Posts tagged “planning

Back in Europe

I missed this by only a week.

I missed this by only a week.

Well, I did my five-month stint and I’m now back in Europe. Sad to say but it wasn’t particularly productive, I left Chalten feeling demoralized and if I’m being totally honest I left feeling I wouldn’t go back.  The weather was too warm and too dry, there was less snow than last year and that’s saying something. Now back in Europe I check the weather and see it has snowed hard in the town! In fact, the weather reports suggest lots more snow is expected to fall.

 

 

I think I’m going to return to Chalten one more time, but I might take a couple of years out. In the mean time I’ll be doing a little work in Europe. I thought I’d add a few thoughts for anyone considering a photo trip to Chalten.

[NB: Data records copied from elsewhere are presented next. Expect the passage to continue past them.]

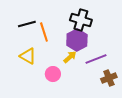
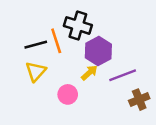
black cross: (81, 20) -> (78, 25), moved
black line: (27, 24) -> (36, 45), moved
yellow triangle: (28, 56) -> (36, 71), turned 42

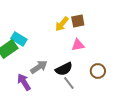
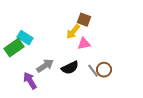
brown square: (78, 21) -> (84, 20), turned 32
yellow arrow: (62, 24) -> (73, 32), moved
gray line: (69, 83) -> (93, 71), moved

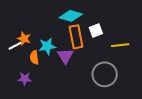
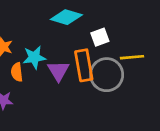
orange rectangle: (76, 37) -> (84, 65), moved
gray circle: (105, 74) -> (107, 75), moved

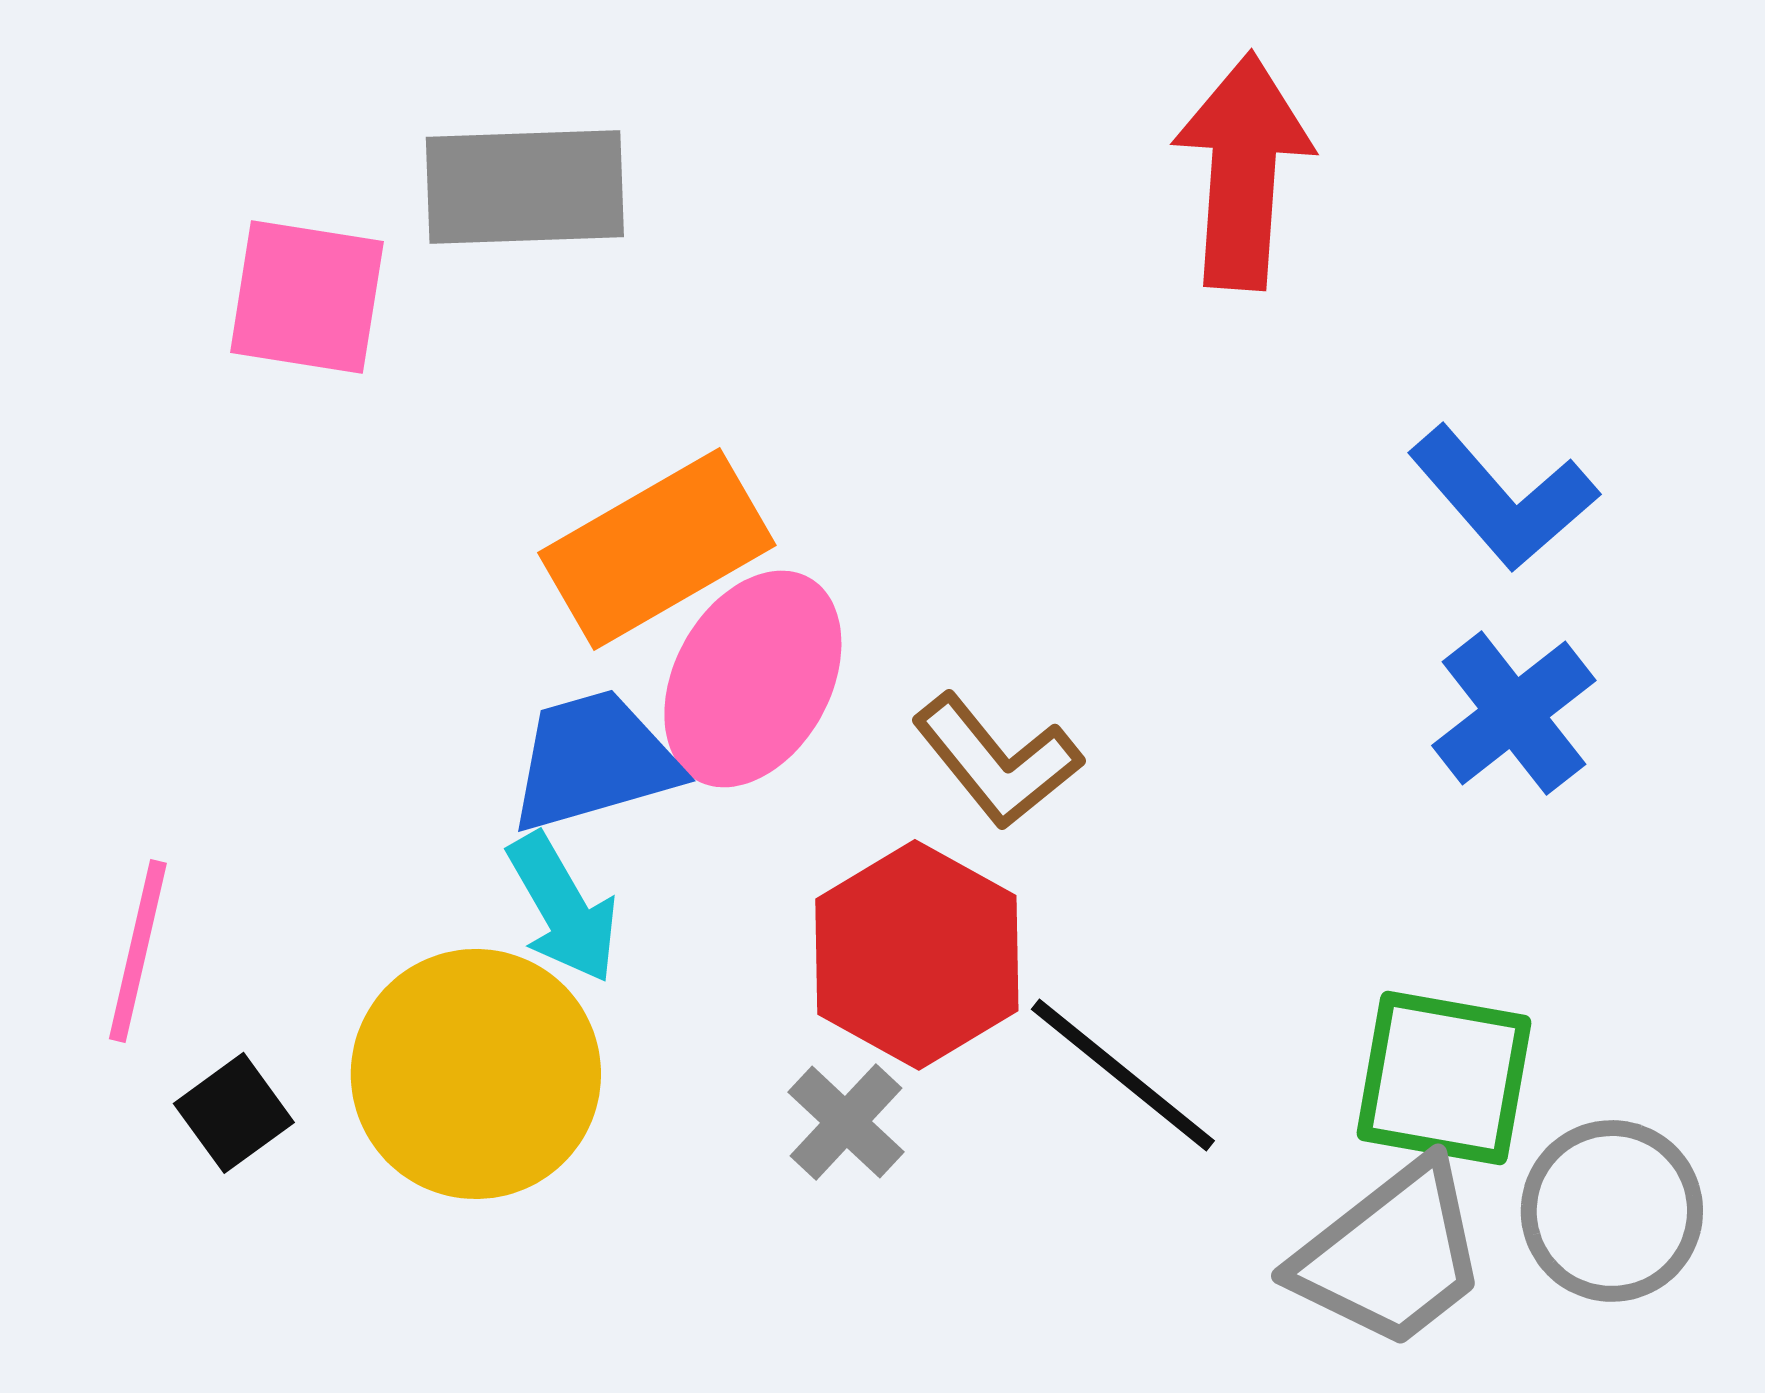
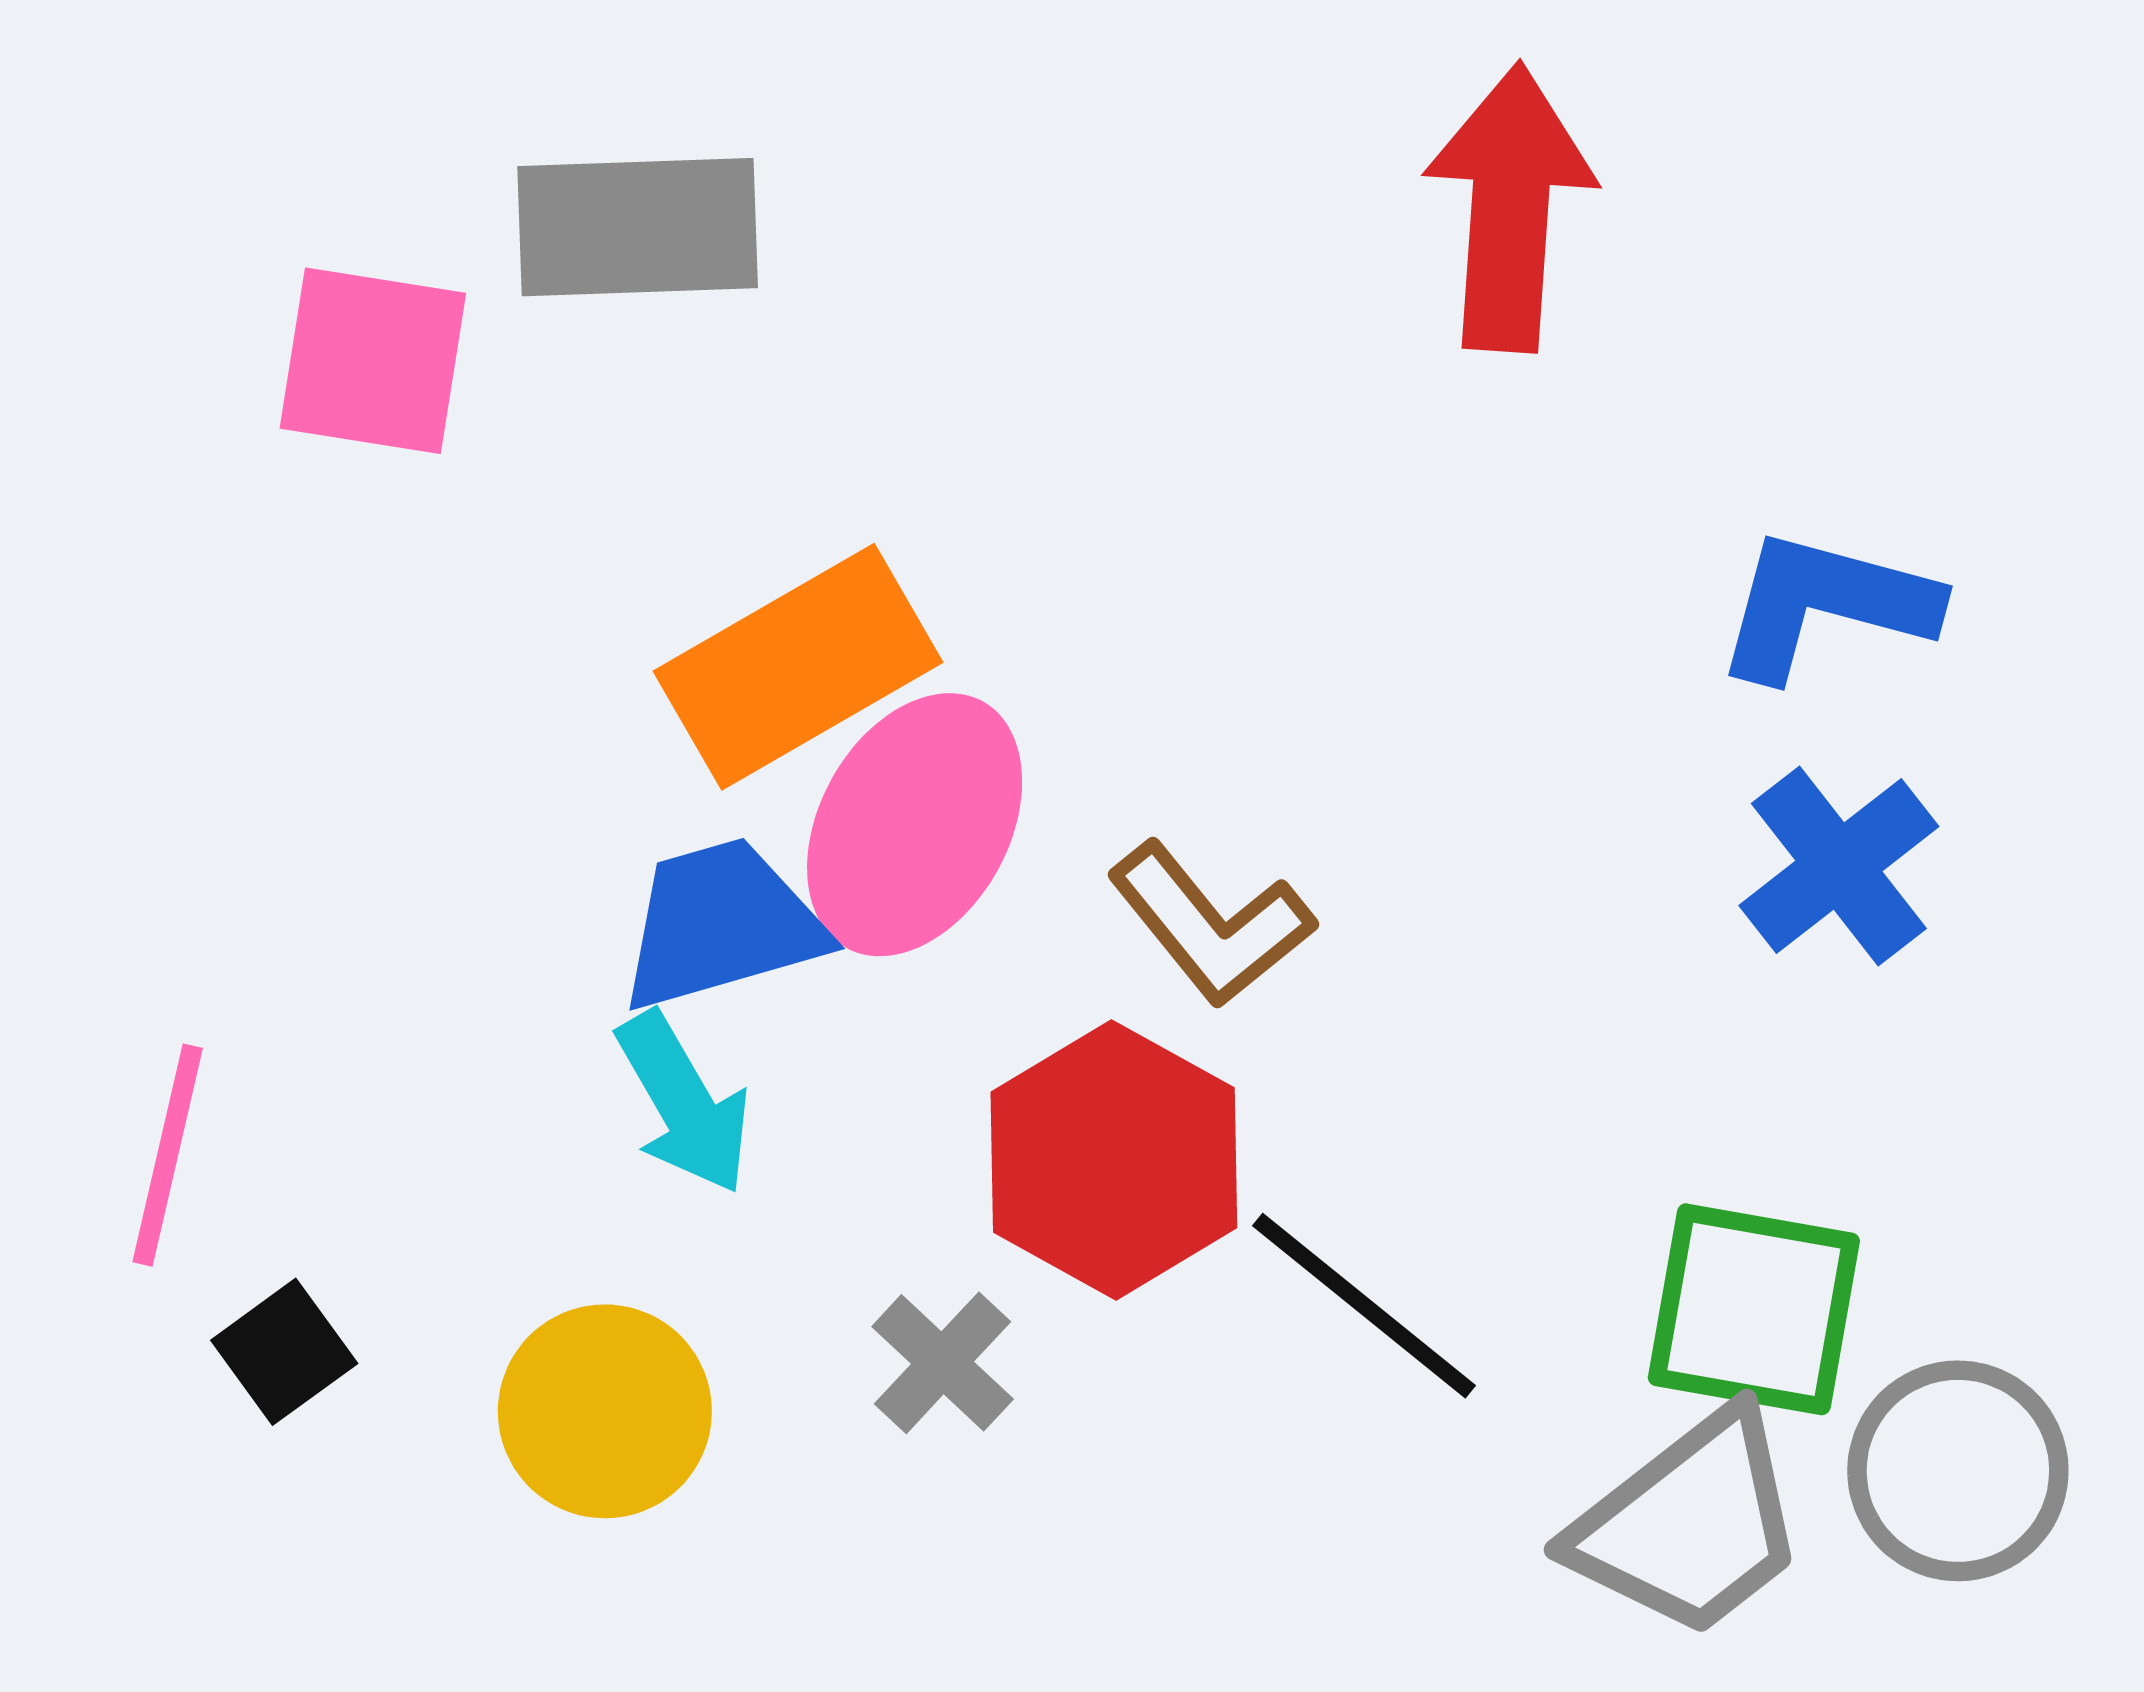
blue L-shape: (1503, 498) -> (1826, 605), turned 146
yellow circle: (476, 1074) -> (605, 1411), moved, size x0.7
gray cross: (846, 1122) -> (943, 1363), moved

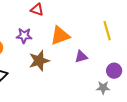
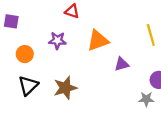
brown star: (39, 61) -> (65, 88), moved

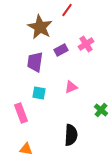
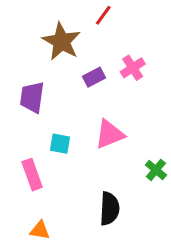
purple trapezoid: (35, 62) -> (32, 97), moved
pink triangle: (71, 87) -> (109, 134), size x1.5

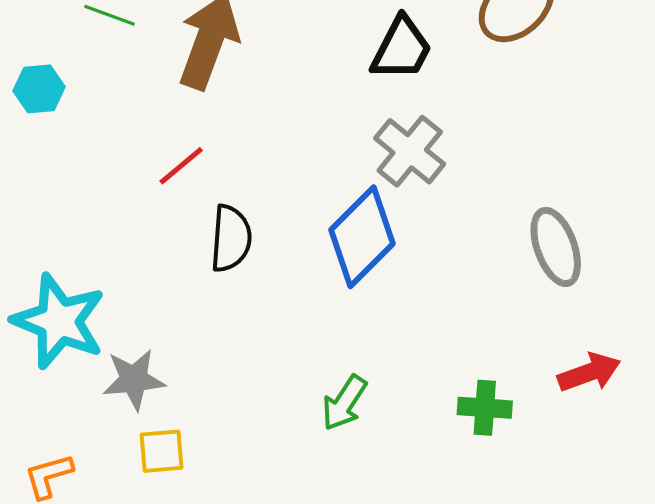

Do’s and Dont’s in Los Glaciers National Park

  • If booking onto a workshop make sure the guide is hiring a local guide, without one you will be asked to leave the park, Full details below.
  • Local guides are not allowed to take people off the trail.  The rules are bent slightly but you will not be allowed access to all areas.
  • Check the weather, then pay no attention to it. Seriously check the weather, but it’s frequently inaccurate. I’m fond of saying that the only way you will guarantee you won’t get a shot is if you don’t go to the mountains.
  • I use Wind Guru to get my weather reports, it’s wise to check the weather for the ice field as well as the town and even the weather to the east.
  • Google Earth is invaluable for all photographic planning, as are star finding apps like PhotoPills
  • Chip and Pin bank cards usually don’t work in Chalten, so take U.S dollars.
  • Bring some food from home, El Chalten has a miserable choice of food, trekking food is especially hard to come by.
  • Learn a little basic Spanish, locals tend to speak a bit of English, but as with any travel experience, it helps to make the effort.
  • Try to learn the names of other mountains, the climbing history is fascinating.
  • When leaving Chalten it’s possible to get the bus from the big hostel Rancho Grande, this saves you lugging all your kit to the bus station.
  • There is a gas station, it’s just south of the ranger station and looks like a shipping container.
  • You can buy most camp necessities in Chalten, gas is available for stoves such as JetBoil, also White Gas.
  • Wifi is improving, in the more expensive hotels, it actually works.
  • Never start a fire in the park and camp only in recognized camp sites.
  • Don’t go to remote areas of the park on your own, remember there is no helicopter rescue.
  • It’s fine to drink water from the streams, the one exception is the trek to Pliegue del Tumbado due to cattle.
  • Be respectful of other photographers, April is getting really busy, just because you’re on a paying workshop does not give you the right to tell me to move out of your way. (It happens!)
  • If you’re asked by a park official if you’re selling your photographs or if you’re a professional explain your situation. They will allow you some leeway, you’re not allowed to photograph commercially without a permit. This means you can’t take photographs that will end up in, for example, an advertising campaign.
  • Chalten is almost free of crime, none the less it pays to be careful. I’d be wary of leaving valuables unattended especially during festival times when visitors arrive from out of town.